■ To-do item ■
Copy out the stretch from the start of the material through the line containing "Before submitting a", leaving the pictures out.

Plain-text document sources
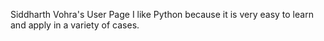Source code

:Siddharth Vohra's User Page
I like Python because it is very easy to learn and apply in a variety of cases.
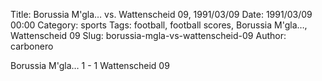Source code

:Title: Borussia M'gla… vs. Wattenscheid 09, 1991/03/09
Date: 1991/03/09 00:00
Category: sports
Tags: football, football scores, Borussia M'gla…, Wattenscheid 09
Slug: borussia-mgla-vs-wattenscheid-09
Author: carbonero


Borussia M'gla… 1 - 1 Wattenscheid 09
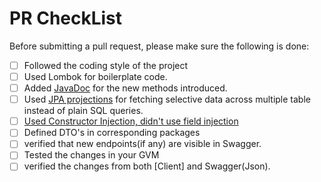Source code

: 
# PR CheckList

Before submitting a pull request, please make sure the following is done:


- [ ] Followed the coding style of the project
- [ ] Used Lombok for boilerplate code.
- [ ] Added [JavaDoc](https://github.com/mykaarma/kmanage-api/blob/master-v2/server/src/main/java/com/mykaarma/kmanage/common/config/ManageDBConfig.java#L20-L26) for the new methods introduced.
- [ ] Used [JPA projections](https://github.com/mykaarma/kmanage-api/blob/master-v2/server/src/main/java/com/mykaarma/kmanage/v2/model/jpa/mykaarma/GetDealerProjection.java) for fetching selective data across multiple table instead of plain SQL queries.
- [ ] [Used Constructor Injection, didn't use field injection](https://docs.spring.io/spring/docs/4.3.12.RELEASE/spring-framework-reference/htmlsingle/#beans-constructor-injection)
- [ ] Defined DTO's in corresponding packages
- [ ] verified that new endpoints(if any) are visible in Swagger.
- [ ] Tested the changes in your GVM
- [ ] verified the changes from both [Client] and Swagger(Json).
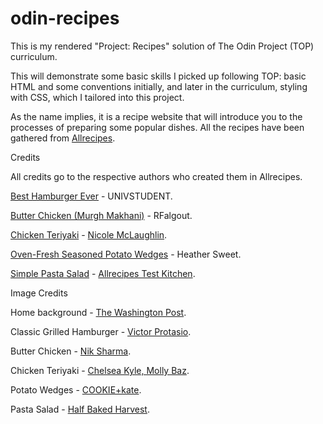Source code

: # odin-recipes
This is my rendered "Project: Recipes" solution of The Odin Project (TOP) curriculum.

This will demonstrate some basic skills I picked up following TOP: basic HTML and some conventions initially, and later in the curriculum, styling with CSS, which I tailored into this project.

As the name implies, it is a recipe website that will introduce you to the processes of preparing some popular dishes. All the recipes have been gathered from [Allrecipes](https://www.allrecipes.com/).

Credits

All credits go to the respective authors who created them in Allrecipes.

[Best Hamburger Ever](https://www.allrecipes.com/recipe/72657/best-hamburger-ever/) - UNIVSTUDENT.

[Butter Chicken (Murgh Makhani)](https://www.allrecipes.com/recipe/246717/indian-butter-chicken-chicken-makhani/) - RFalgout.

[Chicken Teriyaki](https://www.allrecipes.com/chicken-teriyaki-recipe-8641256) - [Nicole McLaughlin](https://www.allrecipes.com/author/nicole-mclaughlin/).

[Oven-Fresh Seasoned Potato Wedges](https://www.allrecipes.com/recipe/199575/oven-fresh-seasoned-potato-wedges/) - Heather Sweet.

[Simple Pasta Salad](https://www.allrecipes.com/recipe/86353/simple-pasta-salad/) - [Allrecipes Test Kitchen](https://www.allrecipes.com/allrecipes-test-kitchen-7553892).

Image Credits

Home background - [The Washington Post](https://www.washingtonpost.com/wellness/2024/05/08/ultraprocessed-junk-food-health-risks/).

Classic Grilled Hamburger - [Victor Protasio](https://www.foodandwine.com/recipes/crispy-comte-cheeseburgers).

Butter Chicken - [Nik Sharma](https://niksharmacooks.com/butter-chicken/).

Chicken Teriyaki - [Chelsea Kyle, Molly Baz](https://www.epicurious.com/recipes/food/views/chicken-teriyaki).

Potato Wedges - [COOKIE+kate](https://cookieandkate.com/crispy-baked-potato-wedges-recipe/).

Pasta Salad - [Half Baked Harvest](https://www.halfbakedharvest.com/street-corn-pasta-salad/).
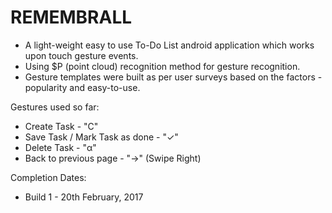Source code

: # REMEMBRALL<br/>
<ul>
<li>A light-weight easy to use To-Do List android application which works upon touch gesture events.</li>
<li>Using $P (point cloud) recognition method for gesture recognition.</li>
<li>Gesture templates were built as per user surveys based on the factors - popularity and easy-to-use.</li>
</ul>

Gestures used so far:<br/>
<ul>
<li>Create Task - "C"</li>
<li>Save Task / Mark Task as done - "✓"</li>
<li>Delete Task - "α"</li>
<li>Back to previous page - "→" (Swipe Right)</li>
</ul>

Completion Dates:<br/>
<ul>
<li>Build 1 - 20th February, 2017</li>
</ul>
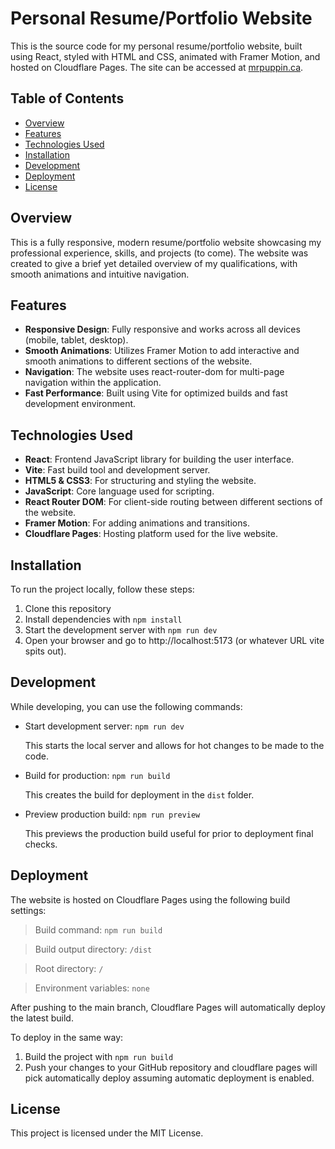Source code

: # Personal Resume/Portfolio Website

This is the source code for my personal resume/portfolio website, built using React, styled with HTML and CSS, animated with Framer Motion, and hosted on Cloudflare Pages. The site can be accessed at [mrpuppin.ca](https://mrpuppin.ca).

## Table of Contents
- [Overview](#overview)
- [Features](#features)
- [Technologies Used](#technologies-used)
- [Installation](#installation)
- [Development](#development)
- [Deployment](#deployment)
- [License](#license)

## Overview
This is a fully responsive, modern resume/portfolio website showcasing my professional experience, skills, and projects (to come). The website was created to give a brief yet detailed overview of my qualifications, with smooth animations and intuitive navigation.

## Features
- **Responsive Design**: Fully responsive and works across all devices (mobile, tablet, desktop).
- **Smooth Animations**: Utilizes Framer Motion to add interactive and smooth animations to different sections of the website.
- **Navigation**: The website uses react-router-dom for multi-page navigation within the application.
- **Fast Performance**: Built using Vite for optimized builds and fast development environment.

## Technologies Used
- **React**: Frontend JavaScript library for building the user interface.
- **Vite**: Fast build tool and development server.
- **HTML5 & CSS3**: For structuring and styling the website.
- **JavaScript**: Core language used for scripting.
- **React Router DOM**: For client-side routing between different sections of the website.
- **Framer Motion**: For adding animations and transitions.
- **Cloudflare Pages**: Hosting platform used for the live website.

## Installation

To run the project locally, follow these steps:

1. Clone this repository
2. Install dependencies with `npm install`
3. Start the development server with `npm run dev`
4. Open your browser and go to http://localhost:5173 (or whatever URL vite spits out).

## Development

While developing, you can use the following commands:

- Start development server: `npm run dev`

    This starts the local server and allows for hot changes to be made to the code.
  
- Build for production: `npm run build`
  
    This creates the build for deployment in the `dist` folder.
  
- Preview production build: `npm run preview`
  
    This previews the production build useful for prior to deployment final checks.

## Deployment

The website is hosted on Cloudflare Pages using the following build settings:

> Build command: `npm run build`

> Build output directory: `/dist`

> Root directory: `/`

> Environment variables: `none`

After pushing to the main branch, Cloudflare Pages will automatically deploy the latest build.

To deploy in the same way:

1. Build the project with `npm run build`
2. Push your changes to your GitHub repository and cloudflare pages will pick automatically deploy assuming automatic deployment is enabled.

## License

This project is licensed under the MIT License.

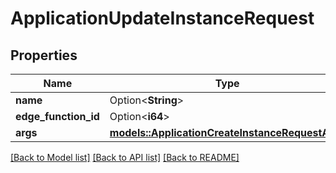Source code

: # ApplicationUpdateInstanceRequest

## Properties

Name | Type | Description | Notes
------------ | ------------- | ------------- | -------------
**name** | Option<**String**> |  | 
**edge_function_id** | Option<**i64**> |  | 
**args** | [**models::ApplicationCreateInstanceRequestArgs**](ApplicationCreateInstanceRequest_args.md) |  | 

[[Back to Model list]](../README.md#documentation-for-models) [[Back to API list]](../README.md#documentation-for-api-endpoints) [[Back to README]](../README.md)


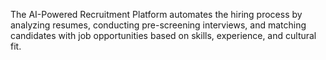The AI-Powered Recruitment Platform automates the hiring process by analyzing resumes, conducting pre-screening interviews, and matching candidates with job opportunities based on skills, experience, and cultural fit.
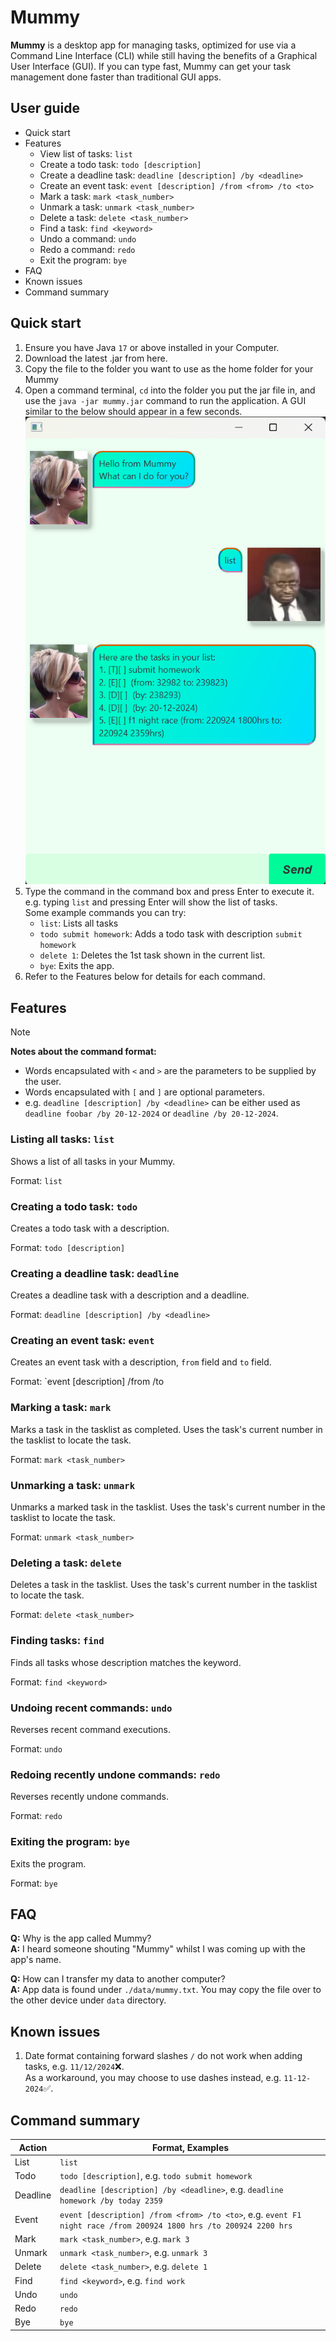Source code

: # Mummy

**Mummy** is a desktop app for managing tasks, optimized for use via a Command Line Interface (CLI) while still having
the
benefits of a Graphical User Interface (GUI). If you can type fast, Mummy can get your task management done faster than
traditional GUI apps.

## User guide

- Quick start
- Features
    - View list of tasks: `list`
    - Create a todo task: `todo [description]`
    - Create a deadline task: `deadline [description] /by <deadline>`
    - Create an event task: `event [description] /from <from> /to <to>`
    - Mark a task: `mark <task_number>`
    - Unmark a task: `unmark <task_number>`
    - Delete a task: `delete <task_number>`
    - Find a task: `find <keyword>`
    - Undo a command: `undo`
    - Redo a command: `redo`
    - Exit the program: `bye`
- FAQ
- Known issues
- Command summary

## Quick start

1. Ensure you have Java `17` or above installed in your Computer.
2. Download the latest .jar from here.
3. Copy the file to the folder you want to use as the home folder for your Mummy
4. Open a command terminal, `cd` into the folder you put the jar file in, and
   use the `java -jar mummy.jar` command to run the application. A GUI similar
   to the below should appear in a few seconds. ![Ui](./Ui.png)
5. Type the command in the command box and press Enter to execute it. e.g.
   typing `list` and pressing Enter will show the list of tasks.\
   Some example commands you can try:
    - `list`: Lists all tasks
    - `todo submit homework`: Adds a todo task with description `submit homework`
    - `delete 1`: Deletes the 1st task shown in the current list.
    - `bye`: Exits the app.
6. Refer to the Features below for details for each command.

## Features

> [!NOTE]
> **Notes about the command format:**
> - Words encapsulated with `<` and `>` are the parameters to be supplied by the user.
> - Words encapsulated with `[` and `]` are optional parameters.
> - e.g. `deadline [description] /by <deadline>` can be either used as `deadline foobar /by 20-12-2024`
    or `deadline /by 20-12-2024`.

### Listing all tasks: `list`

Shows a list of all tasks in your Mummy.

Format: `list`

### Creating a todo task: `todo`

Creates a todo task with a description.

Format: `todo [description]`

### Creating a deadline task: `deadline`

Creates a deadline task with a description and a deadline.

Format: `deadline [description] /by <deadline>`

### Creating an event task: `event`

Creates an event task with a description, `from` field and `to` field.

Format: `event [description] /from <from> /to <to>

### Marking a task: `mark`

Marks a task in the tasklist as completed. Uses the task's current number in the tasklist to locate the task.

Format: `mark <task_number>`

### Unmarking a task: `unmark`

Unmarks a marked task in the tasklist. Uses the task's current number in the tasklist to locate the task.

Format: `unmark <task_number>`

### Deleting a task: `delete`

Deletes a task in the tasklist. Uses the task's current number in the tasklist to locate the task.

Format: `delete <task_number>`

### Finding tasks: `find`

Finds all tasks whose description matches the keyword.

Format: `find <keyword>`

### Undoing recent commands: `undo`

Reverses recent command executions.

Format: `undo`

### Redoing recently undone commands: `redo`

Reverses recently undone commands.

Format: `redo`

### Exiting the program: `bye`

Exits the program.

Format: `bye`

## FAQ

**Q:** Why is the app called Mummy?\
**A:** I heard someone shouting "Mummy" whilst I was coming up with the app's name.

**Q:** How can I transfer my data to another computer?\
**A:** App data is found under `./data/mummy.txt`. You may copy the file over to the other device under `data`
directory.

## Known issues

1. Date format containing forward slashes `/` do not work when adding tasks, e.g. `11/12/2024`❌.\
   As a workaround, you may choose to use dashes instead, e.g.
   `11-12-2024`✅.

## Command summary

| Action   | Format, Examples                                                                                                  |
|----------|-------------------------------------------------------------------------------------------------------------------|
| List     | `list`                                                                                                            |
| Todo     | `todo [description]`, e.g. `todo submit homework`                                                                 |
| Deadline | `deadline [description] /by <deadline>`, e.g. `deadline homework /by today 2359`                                  |
| Event    | `event [description] /from <from> /to <to>`, e.g. `event F1 night race /from 200924 1800 hrs /to 200924 2200 hrs` |
| Mark     | `mark <task_number>`, e.g. `mark 3`                                                                               |
| Unmark   | `unmark <task_number>`, e.g. `unmark 3`                                                                             |
| Delete   | `delete <task_number>`, e.g. `delete 1`                                                                           | 
| Find     | `find <keyword>`, e.g. `find work`                                                                                |
| Undo     | `undo`                                                                                                            |
| Redo     | `redo`                                                                                                            |
| Bye      | `bye`                                                                                                             |

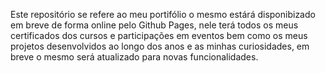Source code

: Este repositório se refere ao meu portifólio o mesmo estárá disponibizado em breve de forma online pelo Github Pages, nele terá todos os meus certificados dos cursos e participações em eventos bem como os meus projetos desenvolvidos ao longo dos anos e as minhas curiosidades, em breve o mesmo será atualizado para novas funcionalidades.
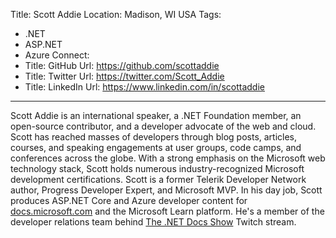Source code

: Title: Scott Addie
Location: Madison, WI USA
Tags:
  - .NET
  - ASP.NET
  - Azure
Connect:
  - Title: GitHub
    Url: https://github.com/scottaddie
  - Title: Twitter
    Url: https://twitter.com/Scott_Addie
  - Title: LinkedIn
    Url: https://www.linkedin.com/in/scottaddie
---
Scott Addie is an international speaker, a .NET Foundation member, an open-source contributor, and a developer advocate of the web and cloud. Scott has reached masses of developers through blog posts, articles, courses, and speaking engagements at user groups, code camps, and conferences across the globe. With a strong emphasis on the Microsoft web technology stack, Scott holds numerous industry-recognized Microsoft development certifications. Scott is a former Telerik Developer Network author, Progress Developer Expert, and Microsoft MVP. In his day job, Scott produces ASP.NET Core and Azure developer content for [docs.microsoft.com](https://docs.microsoft.com) and the Microsoft Learn platform. He's a member of the developer relations team behind [The .NET Docs Show](https://dotnetdocs.dev) Twitch stream.
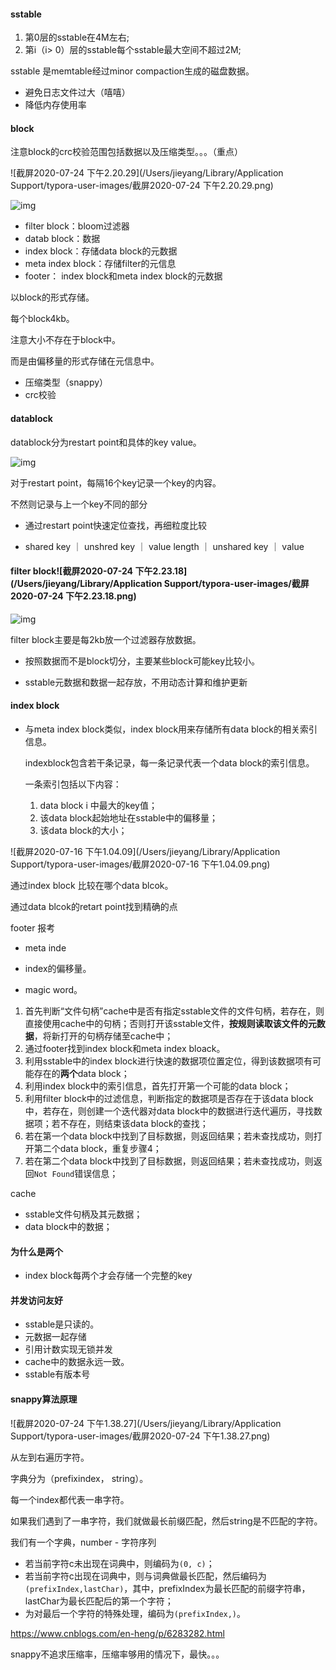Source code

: 

#### sstable



1. 第0层的sstable在4M左右;
2. 第i（i> 0）层的sstable每个sstable最大空间不超过2M;



sstable 是memtable经过minor compaction生成的磁盘数据。

- 避免日志文件过大（嘻嘻）
- 降低内存使用率

#### block

注意block的crc校验范围包括数据以及压缩类型。。。（重点）

![截屏2020-07-24 下午2.20.29](/Users/jieyang/Library/Application Support/typora-user-images/截屏2020-07-24 下午2.20.29.png)

![img](https://leveldb-handbook.readthedocs.io/zh/latest/_images/sstable_logic.jpeg)



- filter block：bloom过滤器
- datab block：数据
- index block：存储data block的元数据
- meta index block：存储filter的元信息
- footer： index block和meta index block的元数据



以block的形式存储。

每个block4kb。

注意大小不存在于block中。

而是由偏移量的形式存储在元信息中。



- 压缩类型（snappy）
- crc校验

#### datablock

datablock分为restart point和具体的key value。

![img](https://leveldb-handbook.readthedocs.io/zh/latest/_images/datablock.jpeg)

对于restart point，每隔16个key记录一个key的内容。

不然则记录与上一个key不同的部分

- 通过restart point快速定位查找，再细粒度比较

  

- shared key ｜ unshred key ｜ value length ｜ unshared key ｜ value

#### filter block![截屏2020-07-24 下午2.23.18](/Users/jieyang/Library/Application Support/typora-user-images/截屏2020-07-24 下午2.23.18.png)

![img](https://leveldb-handbook.readthedocs.io/zh/latest/_images/filterblock_format.jpeg)

filter block主要是每2kb放一个过滤器存放数据。

- 按照数据而不是block切分，主要某些block可能key比较小。



- sstable元数据和数据一起存放，不用动态计算和维护更新

#### index block

- 与meta index block类似，index block用来存储所有data block的相关索引信息。

  indexblock包含若干条记录，每一条记录代表一个data block的索引信息。

  一条索引包括以下内容：

  1. data block i 中最大的key值；
  2. 该data block起始地址在sstable中的偏移量；
  3. 该data block的大小；



![截屏2020-07-16 下午1.04.09](/Users/jieyang/Library/Application Support/typora-user-images/截屏2020-07-16 下午1.04.09.png)

通过index block 比较在哪个data blcok。

通过data blcok的retart point找到精确的点



footer 报考

- meta inde
- index的偏移量。

- magic word。





1. 首先判断“文件句柄”cache中是否有指定sstable文件的文件句柄，若存在，则直接使用cache中的句柄；否则打开该sstable文件，**按规则读取该文件的元数据**，将新打开的句柄存储至cache中；
2. 通过footer找到index block和meta index bloack。
3. 利用sstable中的index block进行快速的数据项位置定位，得到该数据项有可能存在的**两个**data block；
4. 利用index block中的索引信息，首先打开第一个可能的data block；
5. 利用filter block中的过滤信息，判断指定的数据项是否存在于该data block中，若存在，则创建一个迭代器对data block中的数据进行迭代遍历，寻找数据项；若不存在，则结束该data block的查找；
6. 若在第一个data block中找到了目标数据，则返回结果；若未查找成功，则打开第二个data block，重复步骤4；
7. 若在第二个data block中找到了目标数据，则返回结果；若未查找成功，则返回`Not Found`错误信息；



cache

- sstable文件句柄及其元数据；
- data block中的数据；



#### 为什么是两个

- index block每两个才会存储一个完整的key



#### 并发访问友好

- sstable是只读的。
- 元数据一起存储
- 引用计数实现无锁并发
- cache中的数据永远一致。
- sstable有版本号





#### snappy算法原理

![截屏2020-07-24 下午1.38.27](/Users/jieyang/Library/Application Support/typora-user-images/截屏2020-07-24 下午1.38.27.png)



从左到右遍历字符。

字典分为（prefixindex， string）。

每一个index都代表一串字符。

如果我们遇到了一串字符，我们就做最长前缀匹配，然后string是不匹配的字符。

我们有一个字典，number - 字符序列

- 若当前字符c未出现在词典中，则编码为`(0, c)`；
- 若当前字符c出现在词典中，则与词典做最长匹配，然后编码为`(prefixIndex,lastChar)`，其中，prefixIndex为最长匹配的前缀字符串，lastChar为最长匹配后的第一个字符；
- 为对最后一个字符的特殊处理，编码为`(prefixIndex,)`。

https://www.cnblogs.com/en-heng/p/6283282.html



snappy不追求压缩率，压缩率够用的情况下，最快。。。

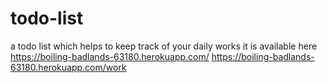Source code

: # todo-list
a todo list which helps to keep track of your daily works
it is available here
https://boiling-badlands-63180.herokuapp.com/
https://boiling-badlands-63180.herokuapp.com/work

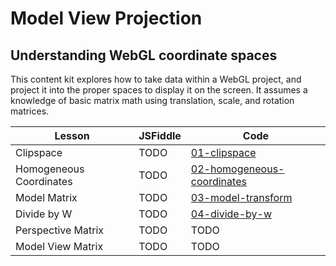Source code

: # Model View Projection
## Understanding WebGL coordinate spaces

This content kit explores how to take data within a WebGL project, and project it into the proper spaces to display it on the screen. It assumes a knowledge of basic matrix math using translation, scale, and rotation matrices.

Lesson          | JSFiddle                                                       | Code
--------------- | -------------------------------------------------------------- | --------------------------------------------
Clipspace                   | TODO   | [01-clipspace](lessons/01-clipspace)
Homogeneous Coordinates     | TODO   | [02-homogeneous-coordinates](lessons/02-homogeneous-coordinates)
Model Matrix                | TODO   | [03-model-transform](lessons/03-model-transform)
Divide by W                 | TODO   | [04-divide-by-w](lessons/04-divide-by-w)
Perspective Matrix          | TODO   | TODO
Model View Matrix           | TODO   | TODO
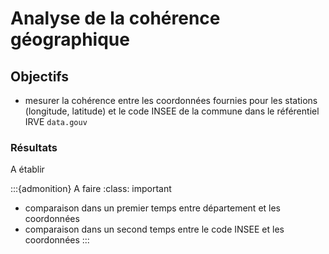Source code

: # Analyse de la cohérence géographique

## Objectifs

- mesurer la cohérence entre les coordonnées fournies pour les stations (longitude, latitude) et le code INSEE de la commune dans le référentiel IRVE `data.gouv`

### Résultats

A établir

:::{admonition} A faire
:class: important

- comparaison dans un premier temps entre département et les coordonnées
- comparaison dans un second temps entre le code INSEE et les coordonnées
:::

■ Result of the exercise ■
Source code

:Siddharth Vohra's User Page
I like Python because it is very easy to learn and apply in a variety of cases.
Source code

:Title: Borussia M'gla… vs. Wattenscheid 09, 1991/03/09
Date: 1991/03/09 00:00
Category: sports
Tags: football, football scores, Borussia M'gla…, Wattenscheid 09
Slug: borussia-mgla-vs-wattenscheid-09
Author: carbonero


Borussia M'gla… 1 - 1 Wattenscheid 09
Source code

: 
# PR CheckList

Before submitting a pull request, please make sure the following is done:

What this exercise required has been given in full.